E.g. given the following interface
public interface ChatbotAgent {
TokenStream respond(String userMessage);
}
we can create an implementation with
chatbot = AiServices.builder(ChatbotAgent.class)
.streamingChatLanguageModel(llm)
.chatMemory(chatMemory)
.build();
and use it by calling chatbotAgent.respond(line).
The resulting TokenStream is similar to StreamingResponseHandler, but takes three callback functions instead of an interface implementation with three methods:
chatbotAgent.respond(line)
.onNext(token -> System.out.print(token))
.onComplete(response -> {
aiMessageHandler.apply(response.content());
System.out.print("\nuser message to llm > ");
})
.onError(error -> System.out.println("\n... oops, something went wrong!"))
.start();
For our simple chatbot, using AiService doesn't make a big difference, but for the RAG case that follows it makes more sense.
The technique of Retrieval Augmented Generation (RAG) tries to solve the problem that LLMs lack up-to-date and relevant information for most domains. It's impractical to use machine learning to teach an LLM new facts, so instead RAG tries to provide all relevant facts as part of user messages, a bit like we above provided today's date. The relevant facts to include are found using information retrieval (IR) techniques.
Although IR can be done in many ways, using so-called 'embeddings' have become the standard one in the context of LLMs. An embedding is a vector of numbers derived from a sequence of words (phrases, sentences, paragraphs) that in some sense captures the 'meaning' of the words.

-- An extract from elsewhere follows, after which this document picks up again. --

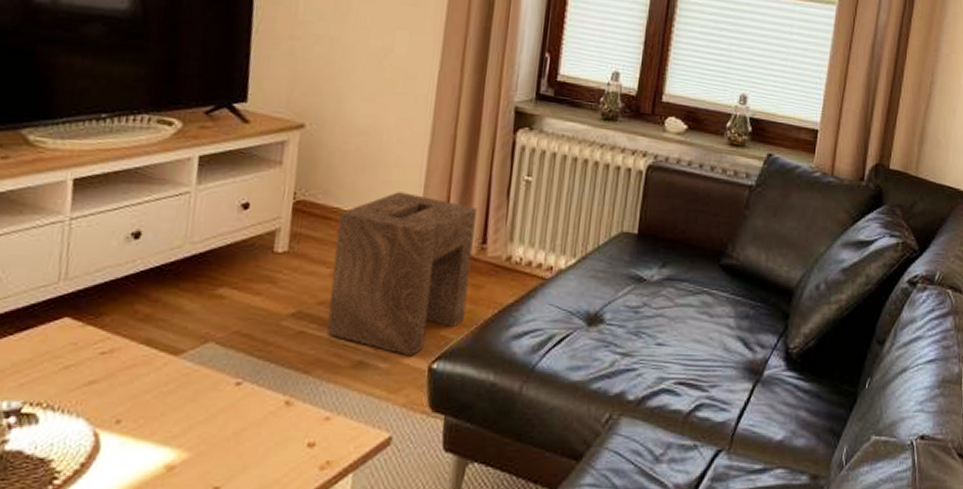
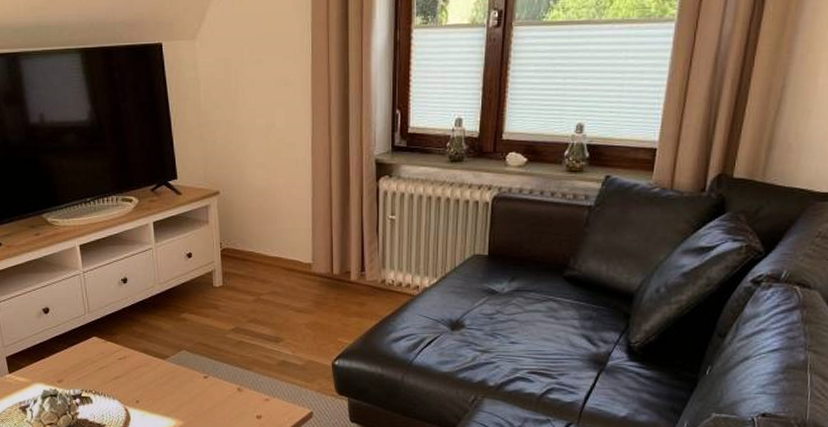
stool: present [326,192,477,357] -> none [254,236,355,357]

By using some metric of similarity of vectors, you can find how 'close' in meaning or topic the corresponding sequence of words are.
A simplified RAG technique has the following steps:
- Gather the documents that contain information/facts that should inform the chatbot. A document can be anything from which you can generate text segments suitable for computing embeddings.
- Generate text segments from the documents, compute corresponding embeddings and store them in an index for fast search and retrieval.
- For each user input in the dialog, search for corresponding text fragments and include the most relevant ones in the user message provided to the LLM.
Langchain4J has tools for all three steps, e.g. FileSystemDocumentLoader for loading files, DocumentSplitters for generating TextSegments, several implementations of EmbeddingModel and EmbeddingStore for computing and storing embeddings, and EmbeddingStoreContentRetriever for retrieving relevant segments during the dialog.
The API is flexible, it's usually easy to provide custom logic for certain steps, e.g. the script uses JSoup and
the CopyDown html-to-markdown converter for parsing and transforming HTML files.
To run this script, you need to prepare HTML files of your own and point the documentsPath variable to their location.
This variant of RAG-based chatbot uses Quarkus and its dependency injection (DI) implementation (called ARC) as application platform. LlmServices.java and application.properties provides instances (beans) and properties that are injected into chatbot application.